Poring over my map of Nova Scotia, it jumped out at me: Route 215 in Hants County.
I had definitely never been all the way around the Route 215 loop. It runs along the Bay of Fundy, conveniently connecting to one of the wineries I had never visited before, Avondale Sky. In short, the perfect road trip.
Getting off Highway 102 at Exit 10 in Shubenacadie, I hopped on to Route 215 and headed north. Originally, I was going to start, and end, my trip with a day of tidal bore rafting, but that didn’t exactly work out, given the scarcity of spots in the boats. Instead, I stopped at the Fundy Tidal Interpretative Centre outside of Urbania (Point B on the map) to go out to the viewing platform constructed out of the old rail bridge and watch the incoming tidal bore.
After the rafters woo-hooed their way past us, it was time to get back into the car and head into the unknown. For no particular reason, I had to stop for this herd of cows, meandering in single file for almost a kilometre. They seemed practically … elephant-like to me.
I didn’t know much about Burncoat Head (Point C on the map) other than it had an historic lighthouse.
This was probably my favourite stop of the day, because it was completely unexpected. The local community has built a lovely park and picnic area, including paths which lead directly to the Bay of Fundy.
Take the stairs (carefully!) down to the water, because the view at the bottom is spectacular.
My next-summer-resolution has already been set. I’m going back to Burncoat Head. At low tide, you can walk across the floor of the Bay of Fundy to the base of the little island. It bears a striking resemblance to the Flower Pot Rocks of Hopewell Rocks, don’t you think?

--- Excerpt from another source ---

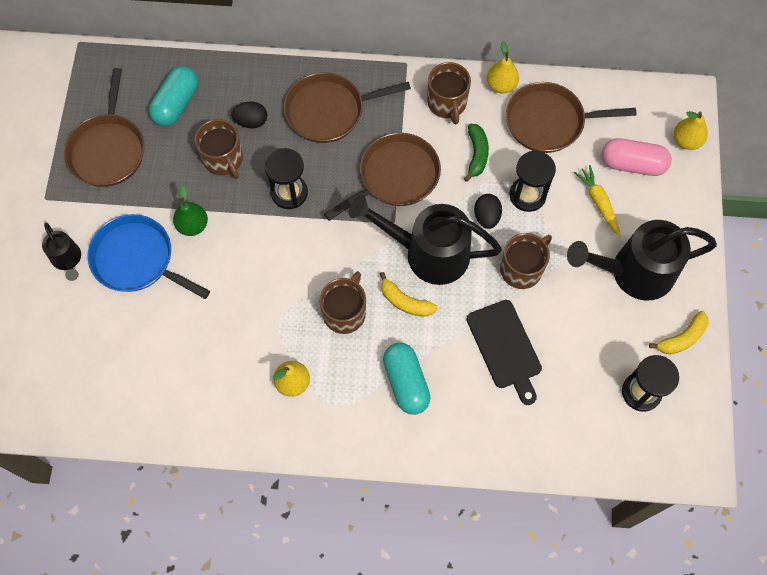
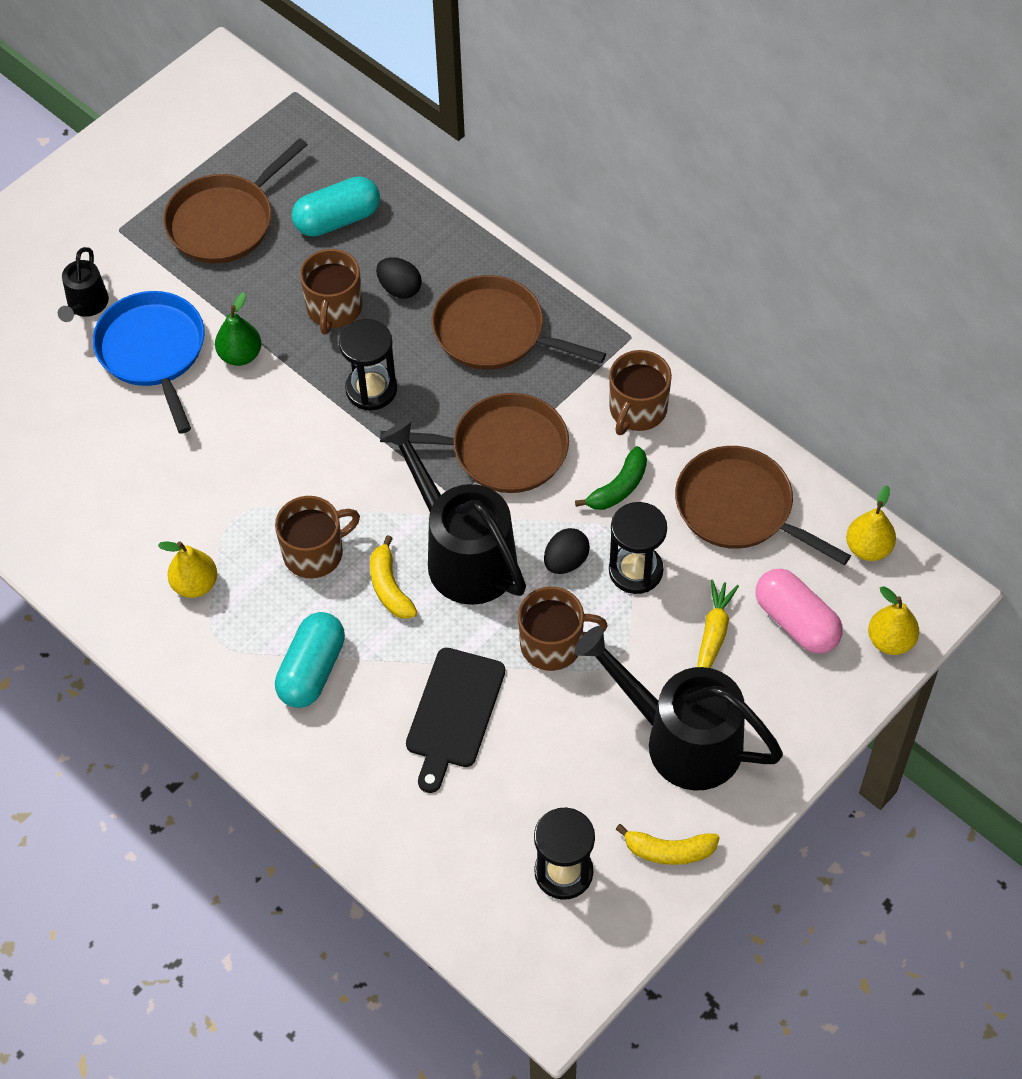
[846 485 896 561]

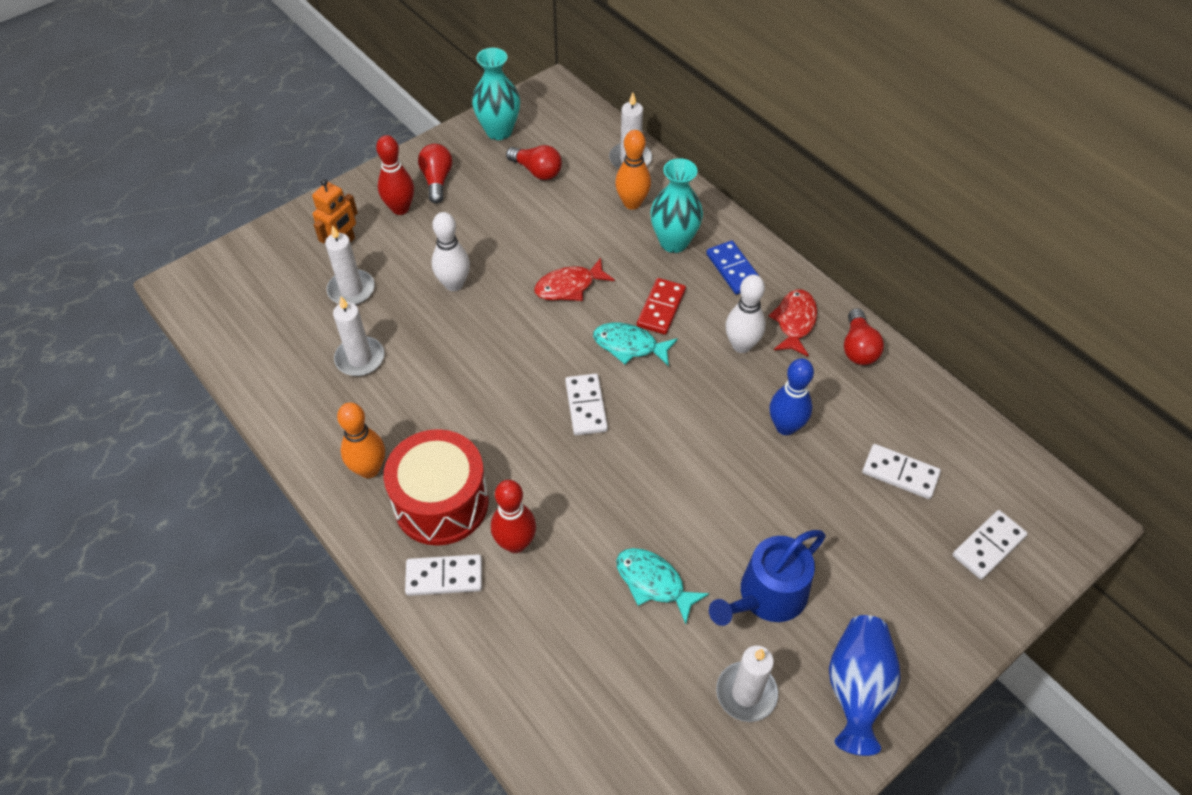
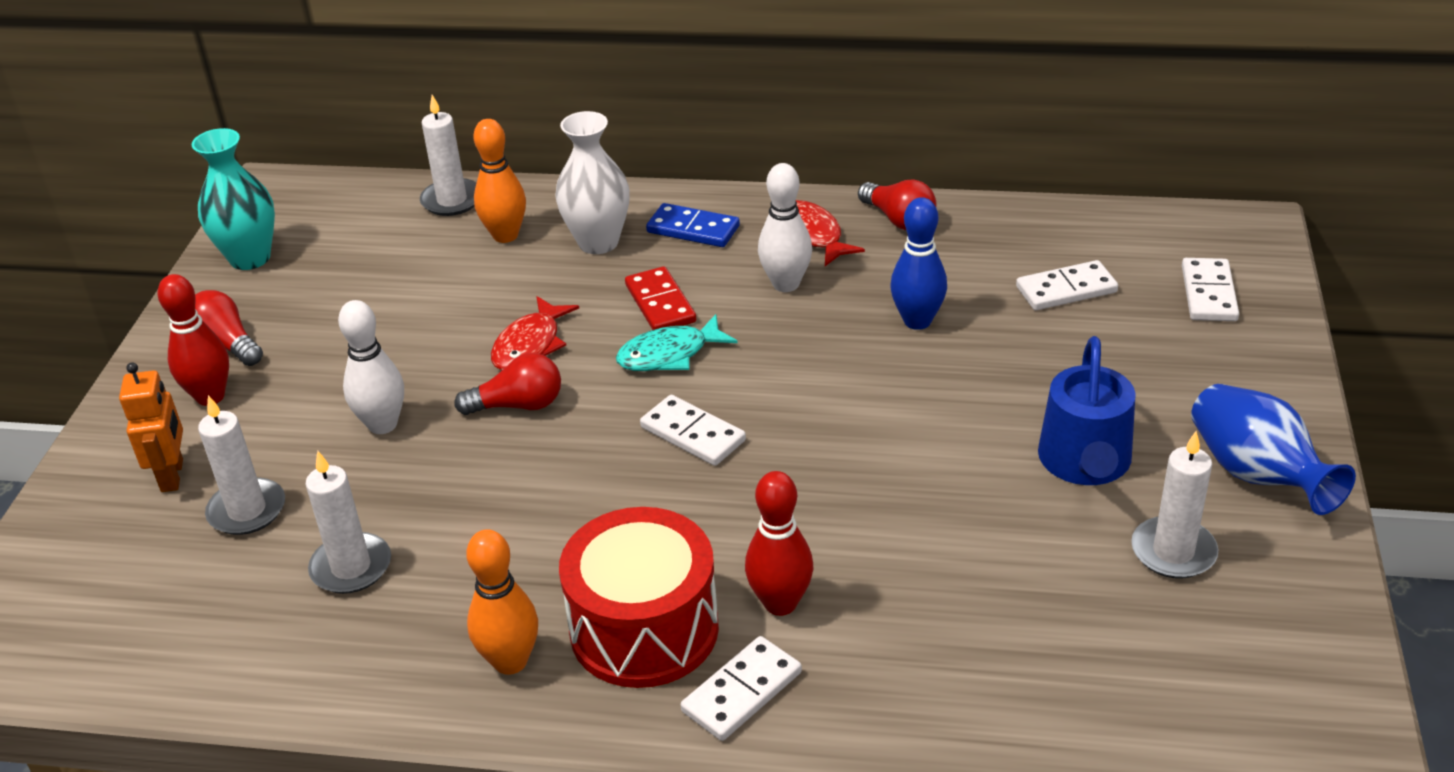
[454 353 561 415]
[555 111 630 254]
[616 548 709 624] (first image)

Continuing on Route 215, past small towns and acres of farmland, I stopped at another historic lighthouse in Walton (Point D on the map). This one was open to the public. Literally. The door was open and a quick look inside revealed visitors can climb a couple of steep ladders to go up to the top. Totally worth it.
I’m a lighthouse keeper!
Coming back down the ladders, a handwritten sign caught my eye. It was only the most effective warning sign I’ve ever seen. Don’t say you weren’t warned.
My last stop was practically by accident. Earlier this summer, a local community group worked with a group of engineering students from a local university to build a camera obscura in Cheverie (Point E on the map). I wasn’t sure how to fit it into my summer hometown travel plans, until I drove right past it. The curious structure is worth a closer look, and I won’t spoil it for you by showing the image you’ll see projected inside.
Wrapping up the loop around Route 215 I found this lovely apple-hay barn, which could have been mundane, until I edited it enough to look like it is on infrared film. Art!